Introducing Tesla — the flexible HTTP client for Elixir

After a year and a half year since the first commit it is time to finally write something about tesla — the flexible HTTP client library for Elixir.

The story behind it is dead simple - coming from ruby world I was missing the fantastic faraday equivalent, so there was no other option than filling the gap. (You probably figured out origins of the name by now.)

Why another HTTP client library?

There are already some great elixir HTTP clients like httpotion or httpoison. Each of them is based on different erlang library, ibrowse or hackney. They both allow writing custom API clients providing specific callback to manipulate requests and responses. Having said that, the most important missing trait for me was the lack of support for composing API clients from ready-made blocks — middlewares. Having a rich, well-tested toolset right at hand is invaluable. Since besides middleware tesla also supports multiple different adapters we (the elixir community) can implement, share and reuse common patterns without worrying about underlying low-level details.

GET /HELLO-WORLD

You can use tesla directly like this:

Tesla.get(“https://github.com/search”, query: [q: “tesla”])

Let’s build a GitHub API client

Take a look at the following code snippet:

defmodule GitHub do
use Tesla

plug Tesla.Middleware.BaseUrl, "https://api.github.com"
plug Tesla.Middleware.Headers, %{"User-Agent" => "tesla"}
plug Tesla.Middleware.JSON

def user_repos(login) do
get("/user/" <> login <> "/repos")
end
end

As you can probably already guess this GitHub API client will hit https://api.github.com with “tesla” User-Agent header. The request body will be encoded as JSON and response body will be decoded as JSON (if given supported Content-Type).
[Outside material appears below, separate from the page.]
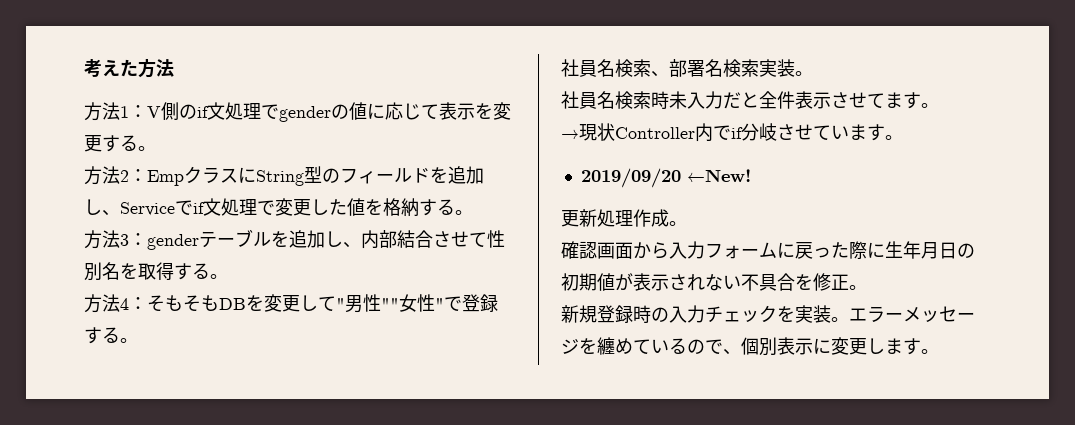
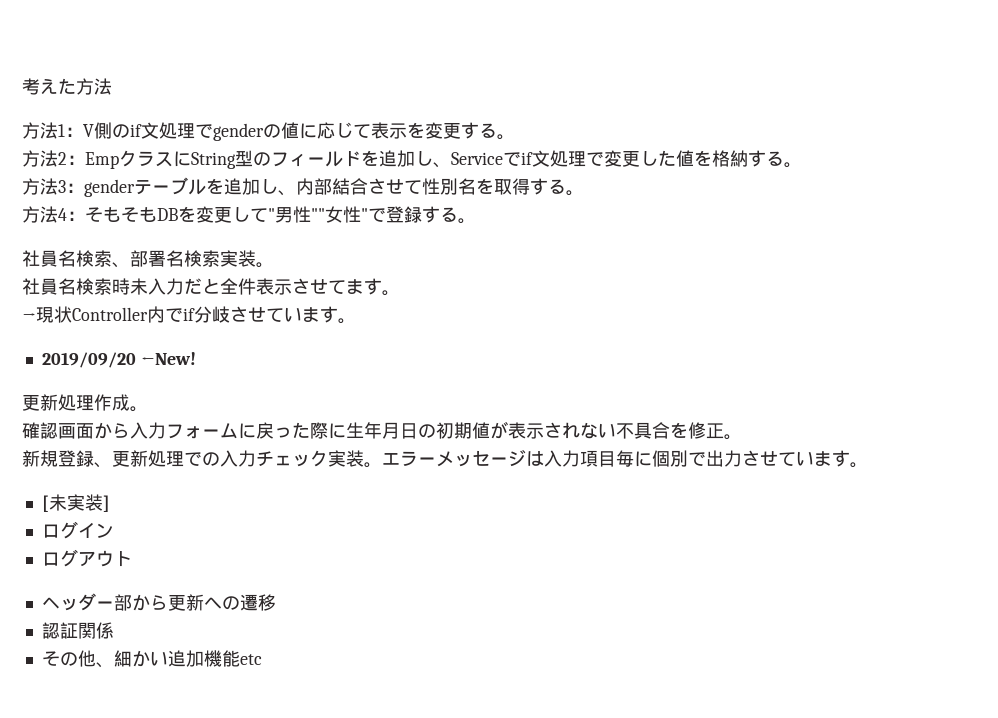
[633,305,651,323] 時 -> [94,450,202,468] 、更新処理で
[777,306,795,322] を -> (328, 458) none
[579,337,939,356] を纏めているので、個別表示に変更します。 -> [526,450,868,468] [41,494,110,512] [41,521,114,539] [41,549,132,567] [41,593,276,611] [41,622,114,639] [41,650,262,668] は入力項目毎に個別で出力させています。 // [未実装] // ログイン // ログアウト // ヘッダー部から更新への遷移 // 認証関係 // その他、細かい追加機能etc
Now you can use this client as follows to get list of repos for a user:

GitHub.user_repos(“teamon”)

Dynamic API clients

I’m sure you are thinking about dynamic properties like authorization that you will need to pass around at function arguments. Worry not, tesla got you covered:

defmodule Gitalyzer.GitHub do
use Tesla.Builder
  with Tesla.Middleware.BaseUrl, "https://api.github.com"
with Tesla.Middleware.Headers, %{"User-Agent" => "Tesla"}
with Tesla.Middleware.JSON
  def new(token) do
Tesla.build_client([
{Tesla.Middleware.Headers, %{"Authorization" => token}}
])
end
  def user_repos(client, login) do
get(client, "/user/" <> login <> "/repos")
end
end

Tesla.build_client/1 allows you to create a local client by dynamically inserting middleware (with arguments). Using that client is then as simple as this:

client = GitHub.new(my_token)
repos = client |> GitHub.user_repos("teamon")

How about middleware?

Every middleware is either a local function/3 or a module with function call/3. It takes Tesla.Env struct with request parameters, the next middlewares and some options.

defmodule MyMiddleware do
def call(env, next, options // []) do
env
|> do_something_with_request
|> Tesla.run(next)
|> do_something_with_response
end
end

You can choose to do whatever you want. See built-in middlewares for some examples.

There is more

At the moment of writing tesla supports three different erlang HTTP adapters: hackney, ibrowse and the built-in httpc. It has some basic middlewares for JSON, logging etc. If the adapter supports it you can pass a Stream as a request body.

I encourage you to play with it, write some middleware and submit a pull request — let’s build the best HTTP toolkit one can imagine!